───── Trecho para análise ─────

Na internet, o herói da Odisséia é aquele que sabe se aventurar por diversos links, sem perder tempo com sites que não interessam, sem tampouco pretender absorver tudo profundamente numa primeira jornada. [texto para a figura 45]. 122

... "navegar" nos remete a imagens como desbravamento, aventura, jornadas, etc. ... é como se quiséssemos nos aventurar e, ao mesmo tempo, nos fechar. Penetrar o imensamente vasto, envoltos pelo claramente limitado. 124

"Verne foi um maníaco da plenitude: não cessava de completar o mundo, de o mobiliar, de o transformar num receptáculo pleno como um ovo... [Barthes, 1989]. 124

Esse estabelecimento de um elo, essa atividade de unir dois pontos distintos é o actema, O episódio é o conjunto de actemas que criam uma certa coerência na mente do leitor. A sessão compreende a atividade do leitor em sua continuidade. [Rosenberg, 1996]. 125

... o episódio acaba se tornando o resultado de uma "combinação do histórico do trajeto através do hipertexto (history), das intenções do leitor e das impressões que o leitor vai imprimindo ao 'que combina com o quê'(hangs together)". ... o sentido de desorientação no ciberespaço advém, em grande parte, de se ter perdido o fio do episódio. ... a atividade hipertextual é, de uma forma geral, uma atitude de se perseguir um episódio. Muitas vezes, essa busca pode ser uma experiência estética. 126/7

... hipertexto... rede de textos, uma paisagem que não pode ser vista como um todo de uma só vez, mas que exige ser explorada por diferentes rotas. 128

O episódio pode ser formado a partir de diversas sessões... uma única sessão pode fazer despontar diferentes inícios de episódios. 129

... nos perdemos muito mais em um trabalho hipertextual do que com um livro em nossas mãos. ... "somente temos acesso direto a uma pequena superfície vinda de outro espaço, como que suspensa entre dois mundos, sobre a qual é difícil projetar-se"... (Lévy, 1993: 37). 129

"Só a ponta do lápis, cada vez mais próxima, chega ao fim: quando se tenta ver muito longe, perdemo-nos." (Rosenstiehl, 1988: 255) ... Apenas através de um caminhar míope, desfazendo-se da visão global, o andarilho não se confundirá. Desta forma, "saber não ver" e avançar lentamente apresenta-se como solução para a maioria dos labirintos. 130

"A mais louca espécie entre os homens é a dos que desprezam o que tem a o seu lado e miram apenas o longe à caça do inconsistente com vãs esperanças". (Calasso, 1990: 44)

─────

» **Lista de tarefas**:
#1 Responda com base no trecho sobre hipertexto:
(a) O que sabe fazer o herói da Odisséia na internet?
(b) Como o actema é definido?
(c) De onde advém, em grande parte, o sentido de desorientação no ciberespaço?
#2 Na listagem, reescreva as linhas que começam na que contém "### What is a Dropper?" e seguem até a que contém "In 2019, a dropper", inclusive, trocando "target system" por "target machine" e mantendo todo o resto igual.

───── Material da tarefa ─────

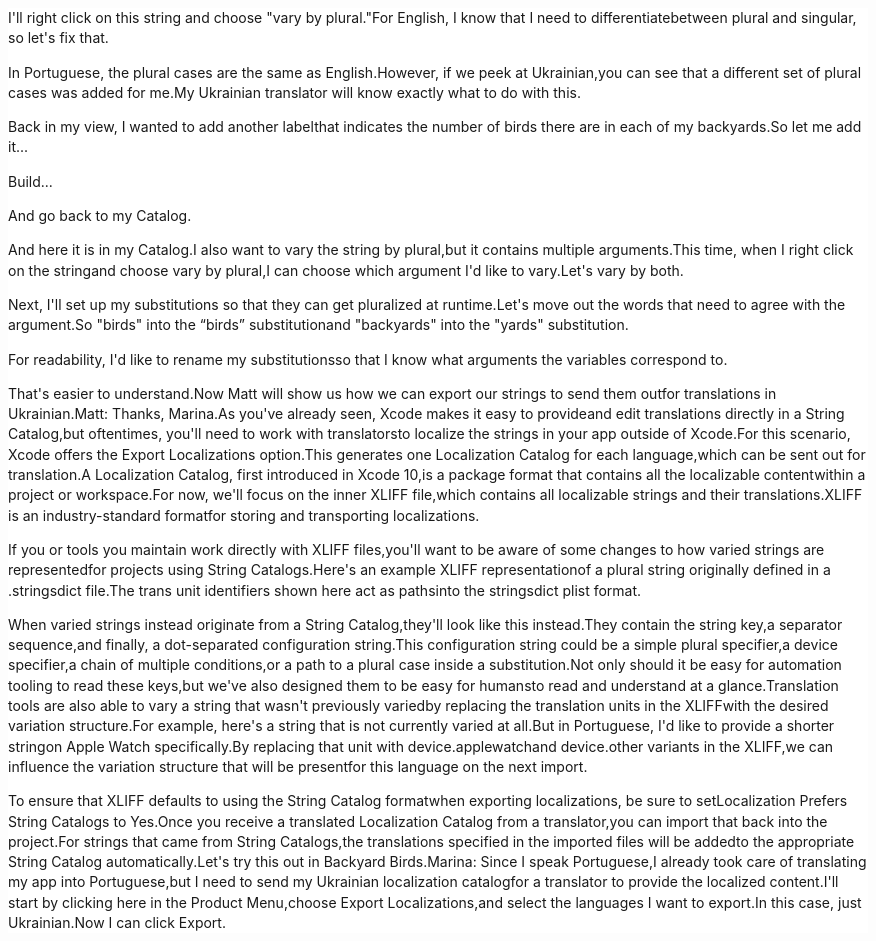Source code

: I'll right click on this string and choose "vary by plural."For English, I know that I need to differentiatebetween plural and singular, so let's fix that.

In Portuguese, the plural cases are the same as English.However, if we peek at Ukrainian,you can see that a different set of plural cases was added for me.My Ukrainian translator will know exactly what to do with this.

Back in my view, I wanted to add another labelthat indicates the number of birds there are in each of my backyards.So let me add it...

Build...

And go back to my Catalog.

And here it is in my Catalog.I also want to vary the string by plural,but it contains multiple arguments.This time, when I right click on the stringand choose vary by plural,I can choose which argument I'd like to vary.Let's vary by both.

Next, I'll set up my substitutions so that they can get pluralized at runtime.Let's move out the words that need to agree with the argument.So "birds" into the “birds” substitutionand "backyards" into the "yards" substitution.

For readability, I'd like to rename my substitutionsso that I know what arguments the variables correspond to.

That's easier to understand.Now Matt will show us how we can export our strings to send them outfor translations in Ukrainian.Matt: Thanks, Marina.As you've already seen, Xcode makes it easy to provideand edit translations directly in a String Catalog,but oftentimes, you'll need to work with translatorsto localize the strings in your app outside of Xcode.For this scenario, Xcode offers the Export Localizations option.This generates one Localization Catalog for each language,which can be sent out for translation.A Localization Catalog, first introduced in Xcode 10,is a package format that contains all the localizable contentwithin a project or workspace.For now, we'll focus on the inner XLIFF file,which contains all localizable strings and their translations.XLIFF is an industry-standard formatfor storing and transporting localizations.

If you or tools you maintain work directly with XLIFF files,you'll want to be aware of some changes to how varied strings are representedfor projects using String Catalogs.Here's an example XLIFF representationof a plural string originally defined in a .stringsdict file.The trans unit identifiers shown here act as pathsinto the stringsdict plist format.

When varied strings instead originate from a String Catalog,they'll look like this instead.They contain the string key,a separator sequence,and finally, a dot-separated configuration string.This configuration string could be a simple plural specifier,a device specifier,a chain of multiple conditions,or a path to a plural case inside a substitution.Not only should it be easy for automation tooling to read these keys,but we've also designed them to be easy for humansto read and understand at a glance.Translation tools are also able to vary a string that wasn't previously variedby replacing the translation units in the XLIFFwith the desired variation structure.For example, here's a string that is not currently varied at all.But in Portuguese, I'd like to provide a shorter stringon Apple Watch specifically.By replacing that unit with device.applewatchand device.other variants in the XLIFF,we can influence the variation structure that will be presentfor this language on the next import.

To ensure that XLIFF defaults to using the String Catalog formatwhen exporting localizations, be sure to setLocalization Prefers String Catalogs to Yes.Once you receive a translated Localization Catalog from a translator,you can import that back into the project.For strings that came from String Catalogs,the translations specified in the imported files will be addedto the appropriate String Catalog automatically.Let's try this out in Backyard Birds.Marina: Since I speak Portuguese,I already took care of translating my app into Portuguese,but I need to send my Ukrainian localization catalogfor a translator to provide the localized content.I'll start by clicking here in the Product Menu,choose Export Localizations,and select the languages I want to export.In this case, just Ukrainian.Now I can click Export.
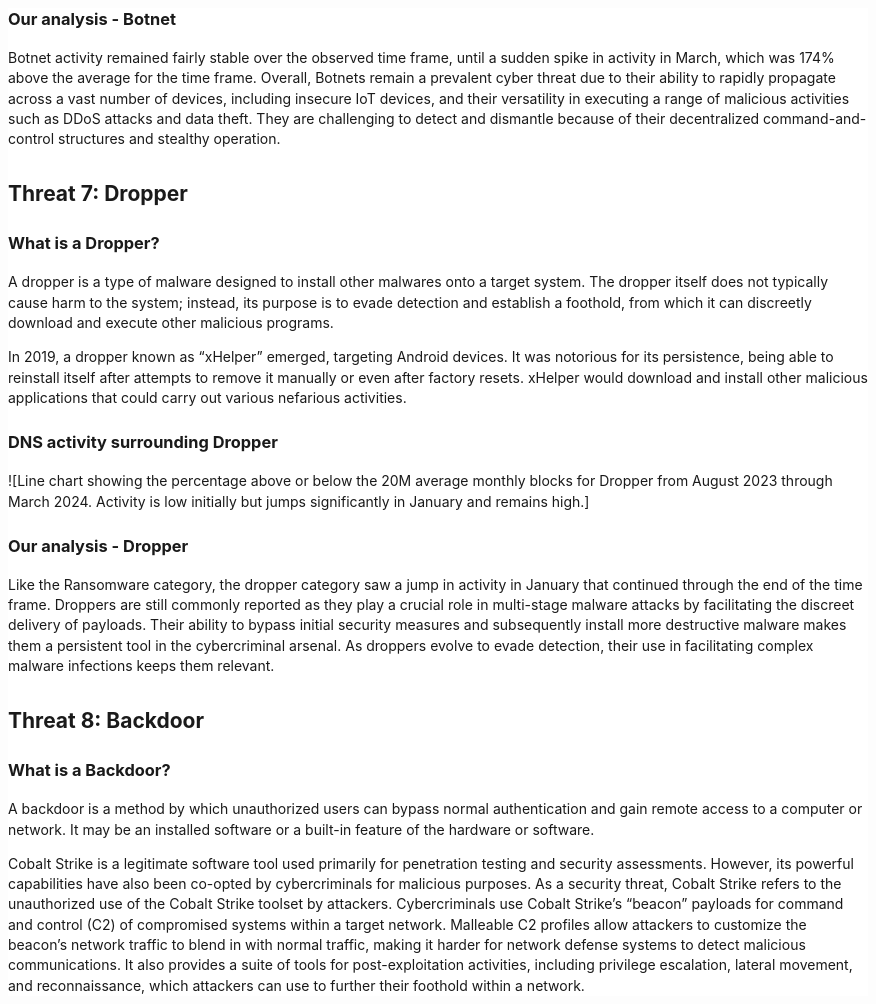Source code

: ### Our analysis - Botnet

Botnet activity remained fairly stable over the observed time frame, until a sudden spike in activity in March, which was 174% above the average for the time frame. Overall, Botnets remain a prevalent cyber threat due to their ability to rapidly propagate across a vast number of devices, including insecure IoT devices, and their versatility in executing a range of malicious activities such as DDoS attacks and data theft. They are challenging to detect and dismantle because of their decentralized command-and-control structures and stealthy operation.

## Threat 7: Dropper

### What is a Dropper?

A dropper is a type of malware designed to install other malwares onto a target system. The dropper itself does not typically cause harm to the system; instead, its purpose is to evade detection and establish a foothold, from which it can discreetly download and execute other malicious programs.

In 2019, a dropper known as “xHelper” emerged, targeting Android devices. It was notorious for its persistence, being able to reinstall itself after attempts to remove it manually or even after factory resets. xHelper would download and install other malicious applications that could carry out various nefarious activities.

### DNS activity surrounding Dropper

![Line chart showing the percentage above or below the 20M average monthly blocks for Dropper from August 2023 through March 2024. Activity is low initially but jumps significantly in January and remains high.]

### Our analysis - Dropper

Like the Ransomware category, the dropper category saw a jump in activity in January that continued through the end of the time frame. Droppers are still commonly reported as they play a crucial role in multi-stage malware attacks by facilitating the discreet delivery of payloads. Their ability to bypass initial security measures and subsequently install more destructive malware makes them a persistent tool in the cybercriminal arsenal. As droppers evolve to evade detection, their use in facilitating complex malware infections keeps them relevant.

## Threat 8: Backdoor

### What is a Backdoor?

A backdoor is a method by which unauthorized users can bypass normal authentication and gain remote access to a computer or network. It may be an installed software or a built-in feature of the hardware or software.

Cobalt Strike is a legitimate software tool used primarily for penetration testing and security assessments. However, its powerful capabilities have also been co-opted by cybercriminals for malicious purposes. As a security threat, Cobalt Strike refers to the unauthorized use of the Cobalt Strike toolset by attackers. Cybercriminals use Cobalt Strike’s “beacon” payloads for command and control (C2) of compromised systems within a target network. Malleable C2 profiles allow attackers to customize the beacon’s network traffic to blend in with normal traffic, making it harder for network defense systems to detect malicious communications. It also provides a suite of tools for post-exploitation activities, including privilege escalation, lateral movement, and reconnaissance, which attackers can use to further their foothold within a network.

─────

» **Conjunto de respostas**:
#1
(a) Sabe se aventurar por diversos links, sem perder tempo com sites que não interessam e sem pretender absorver tudo profundamente numa primeira jornada.
(b) É o estabelecimento de um elo, a atividade de unir dois pontos distintos.
(c) De se ter perdido o fio do episódio.

#2
### What is a Dropper?

A dropper is a type of malware designed to install other malwares onto a target machine. The dropper itself does not typically cause harm to the system; instead, its purpose is to evade detection and establish a foothold, from which it can discreetly download and execute other malicious programs.

In 2019, a dropper known as “xHelper” emerged, targeting Android devices. It was notorious for its persistence, being able to reinstall itself after attempts to remove it manually or even after factory resets. xHelper would download and install other malicious applications that could carry out various nefarious activities.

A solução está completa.